### Work task
All the data that follows should be repeated exactly, without a single picture.

##### Data extracts #####

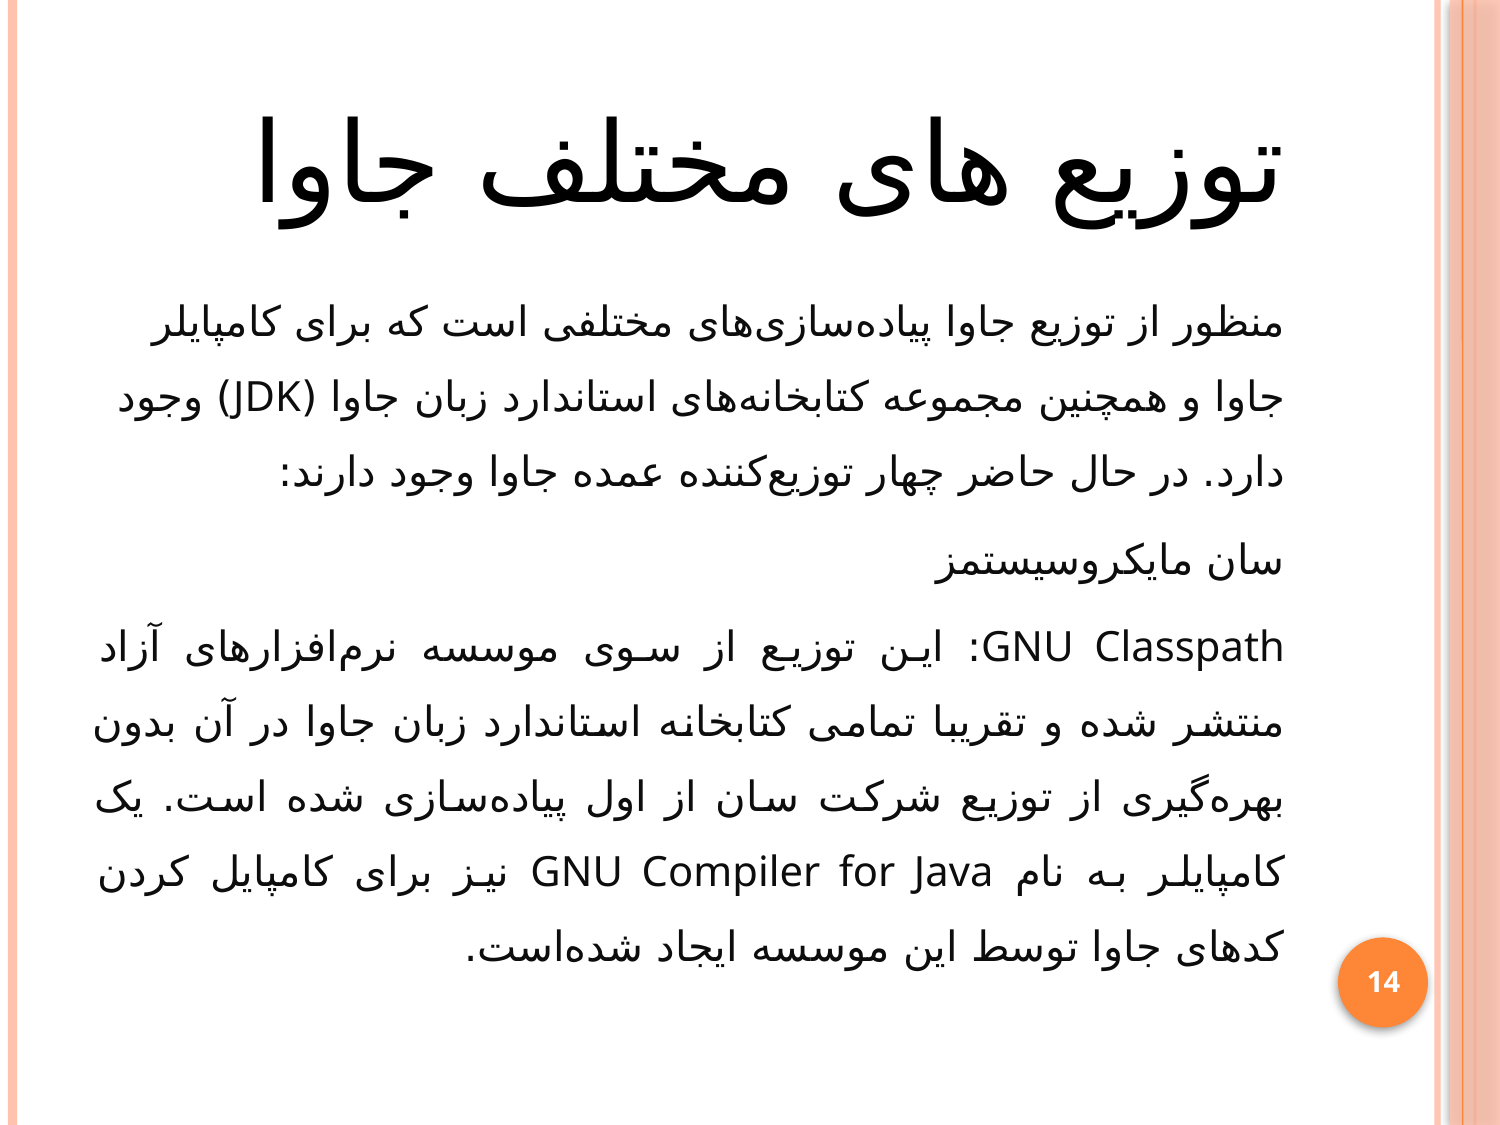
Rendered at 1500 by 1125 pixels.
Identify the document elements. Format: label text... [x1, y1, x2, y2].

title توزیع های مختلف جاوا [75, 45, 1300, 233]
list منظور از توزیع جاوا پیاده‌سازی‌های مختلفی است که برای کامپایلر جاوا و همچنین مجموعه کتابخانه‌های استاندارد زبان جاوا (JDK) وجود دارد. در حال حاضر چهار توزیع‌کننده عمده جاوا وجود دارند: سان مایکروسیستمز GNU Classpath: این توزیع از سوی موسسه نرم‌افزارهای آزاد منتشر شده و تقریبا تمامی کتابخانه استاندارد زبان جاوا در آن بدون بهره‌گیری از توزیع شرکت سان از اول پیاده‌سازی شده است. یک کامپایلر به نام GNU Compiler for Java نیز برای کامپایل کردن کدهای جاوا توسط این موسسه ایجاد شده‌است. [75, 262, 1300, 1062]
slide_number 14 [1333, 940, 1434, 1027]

#####

### Result
Rendered at 1500 by 1125 pixels.
Identify the document elements. Format: label text... [x1, y1, x2, y2].

title توزیع های مختلف جاوا [75, 45, 1300, 233]
list منظور از توزیع جاوا پیاده‌سازی‌های مختلفی است که برای کامپایلر جاوا و همچنین مجموعه کتابخانه‌های استاندارد زبان جاوا (JDK) وجود دارد. در حال حاضر چهار توزیع‌کننده عمده جاوا وجود دارند: سان مایکروسیستمز GNU Classpath: این توزیع از سوی موسسه نرم‌افزارهای آزاد منتشر شده و تقریبا تمامی کتابخانه استاندارد زبان جاوا در آن بدون بهره‌گیری از توزیع شرکت سان از اول پیاده‌سازی شده است. یک کامپایلر به نام GNU Compiler for Java نیز برای کامپایل کردن کدهای جاوا توسط این موسسه ایجاد شده‌است. [75, 262, 1300, 1062]
slide_number 14 [1333, 940, 1434, 1027]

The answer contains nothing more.